Work order:
Set down the lines of text from every record below verbatim, leaving the pictures out of your answer.

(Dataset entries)

┏━━

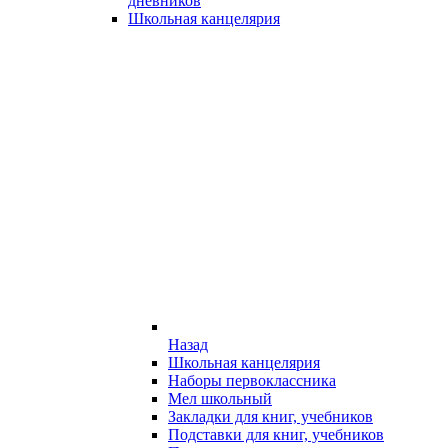
дневников
Школьная канцелярия
Назад
Школьная канцелярия
Наборы первоклассника
Мел школьный
Закладки для книг, учебников
Подставки для книг, учебников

┗━━

Solution for this problem:
дневников
Школьная канцелярия
Назад
Школьная канцелярия
Наборы первоклассника
Мел школьный
Закладки для книг, учебников
Подставки для книг, учебников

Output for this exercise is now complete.